第10話 新たな事件

 それから数日後の事だ。

「ワトソン先生。今おかえりですか」


 玄関前でドイル刑事と出会った。ようやく肩の荷を下ろした、と言わんばかりのほっとした表情だった。

「ええ、往診でしてね。どうしたんです、ドイルさんは」


「また事件なんですよ。遺留品はホームズさんに渡していますから」

 そう言うと、そそくさと馬車に乗り込んだ。


 部屋に入ると、薬品の匂いが鼻をついた。

 ホームズは窓際の椅子に深く腰掛け、眠るように俯いている。

 中身が半分ほど入ったガラス瓶を手にしている。ワトソンは、匂いの元はその中の黒い液体だと気付いた。

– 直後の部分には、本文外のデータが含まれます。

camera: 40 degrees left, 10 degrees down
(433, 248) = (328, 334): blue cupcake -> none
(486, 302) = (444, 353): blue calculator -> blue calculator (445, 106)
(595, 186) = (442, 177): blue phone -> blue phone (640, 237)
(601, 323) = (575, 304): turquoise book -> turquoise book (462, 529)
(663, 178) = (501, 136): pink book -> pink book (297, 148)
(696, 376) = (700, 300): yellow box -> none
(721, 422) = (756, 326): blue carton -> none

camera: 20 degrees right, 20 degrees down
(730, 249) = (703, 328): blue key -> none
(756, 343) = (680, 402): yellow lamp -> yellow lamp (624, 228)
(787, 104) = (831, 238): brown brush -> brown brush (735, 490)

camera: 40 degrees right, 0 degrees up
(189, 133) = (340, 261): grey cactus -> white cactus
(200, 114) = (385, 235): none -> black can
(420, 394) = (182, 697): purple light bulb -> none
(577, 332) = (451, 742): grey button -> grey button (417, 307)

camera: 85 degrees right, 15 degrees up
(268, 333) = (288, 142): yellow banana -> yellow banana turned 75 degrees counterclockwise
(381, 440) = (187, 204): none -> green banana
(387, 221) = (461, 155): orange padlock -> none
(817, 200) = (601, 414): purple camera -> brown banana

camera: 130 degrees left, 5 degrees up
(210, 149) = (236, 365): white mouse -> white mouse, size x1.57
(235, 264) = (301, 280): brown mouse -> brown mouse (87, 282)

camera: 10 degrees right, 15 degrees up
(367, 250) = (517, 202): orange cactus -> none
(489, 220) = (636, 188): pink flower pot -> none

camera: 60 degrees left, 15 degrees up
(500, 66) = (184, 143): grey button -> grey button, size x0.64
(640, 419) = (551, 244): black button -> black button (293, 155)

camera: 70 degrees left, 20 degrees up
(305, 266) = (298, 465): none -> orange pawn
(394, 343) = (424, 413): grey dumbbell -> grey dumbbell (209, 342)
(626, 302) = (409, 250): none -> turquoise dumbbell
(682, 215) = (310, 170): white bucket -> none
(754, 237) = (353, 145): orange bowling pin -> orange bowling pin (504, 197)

「これかい? 新大陸から持ち込まれた飲み物さ。コカという薬草を溶かし込んだらしいのだがね」


 のろのろと顔をあげてホームズは呟くように言った。

 ワトソンは胡散臭そうにそれを見た。どす黒く、少し泡だっているように見える。


 ホームズはそれを呷って、一息に飲み干した。


「ホームズさん。またそんなものを飲んで! 身体を壊しますよ!」

 入って来たハドソンさんが大声をあげた。

「もう、コークだかケールだか知りませんけど。イギリス人なら紅茶でしょ!」


「大丈夫でしゅよ、ハドソンさん」

 は? ワトソンは耳を疑った。

「まさか酔っているのか、ホームズ」


「ぼくだつて、たまには考えることお、休みたい時もあるのだょ」


 やや、ろれつが回っていない気がする。相当にダメージを受けているようだ。

 ホームズは机の中から、もう一本、新しいガラス瓶を取り出した。


「だめです、そんなコカ飲料なんか。中毒性があるって言うじゃないですか」

「平気ですよ。ぼくは機械なんですから。コカ中にはなりませんって」

 すでに危険な状態のような気がするが。

「でも、どうしたんだ。君がそんなことになるなんて……」


 ふーっ、とホームズは息をついた。


「その箱を見てくれないか」

 ホームズはテーブルの上に置かれた紙箱を指差した。警察の紋章がついている。

「これは、ドイル刑事が持って来たのか」


 開けると、中には帽子がひとつ入っていた。

「ご婦人用の帽子だな」

 ホームズは黙ったままだ。当然の事を言うな、という意味らしい。


 お世辞にも綺麗な帽子ではなかった。

 全体に水に濡れた染みがあり、泥が付いている部分もある。多分、羽根飾りがあったと思われるが、それも千切れてしまっている。


「こんなものを平気で被っているとは、相当にずぼらな女性のようだな」

 ワトソンは眉を顰めた。

 となりでは、ハドソンさんが固い表情でそれを見詰めている。


「先日、そのずぼらな女性に、君は見とれていたようだが」

 静かな声でホームズは言った。どこにも揶揄やゆする調子はない。


「その帽子を手入れし、羽根飾りを付けたところを想像してみるがいい」


 帽子の素材はいいものだ。それに美しい羽根飾りを付け直したなら、まさに今年流行している型になりそうだ。そしてこの色。

 まるで、……。


 そこでワトソンは、ホームズの沈黙と、ハドソンさんの表情の意味に気付いた。


「これは、アドラーさんの帽子じゃないか!」

 二人は黙ったままだった。


「それは、落としただけかもしれないぞ。ほら、蒸気自動車に乗っていたじゃないか。きっと風に飛ばされたんだ。そうに違いないよ」


 ホームズは顔をあげる。ギギ、と歯車が軋む音がした。

「その帽子は、蒸気自動車のそばに落ちていたんだ」


「爆発した、蒸気自動車のね」


 ☆


 くくっ、とホームズは小さく笑う。しだいに、大きく肩が揺れる。

「おい、ホームズ。大丈夫か」


「あは、ははは、ははは」

 突然、高笑いをしたホームズは、指先から銃弾を乱射し始めた。


「ひやーっ!」

 ワトソンとハドソンさんは、あわててソファの陰に身を隠す。

 部屋中が硝煙の白い煙に包まれた頃、やっと連射音が途絶えた。全弾、撃ち尽くしたらしい。


 穴だらけの壁を背に、ホームズが床に座り込んでいた。

「ワトソンくん。……ぼくは、無力だ」

 泣いているような声だった。


 ☆


 この帽子の持ち主は、行方不明らしい。

 『遺体』は見つかっていない、と言ったドイル刑事をホームズは追い返した。


「言葉は正確に使うべきだろう。死んだという証拠はないのだからね。それが捜査の基本だというのに、あの男は……」

 ワトソンは、こんなホームズの声を初めて聞いたような気がした。


 それは、怒り、そして焦りと不安のこもった、ひとりの男の声だった。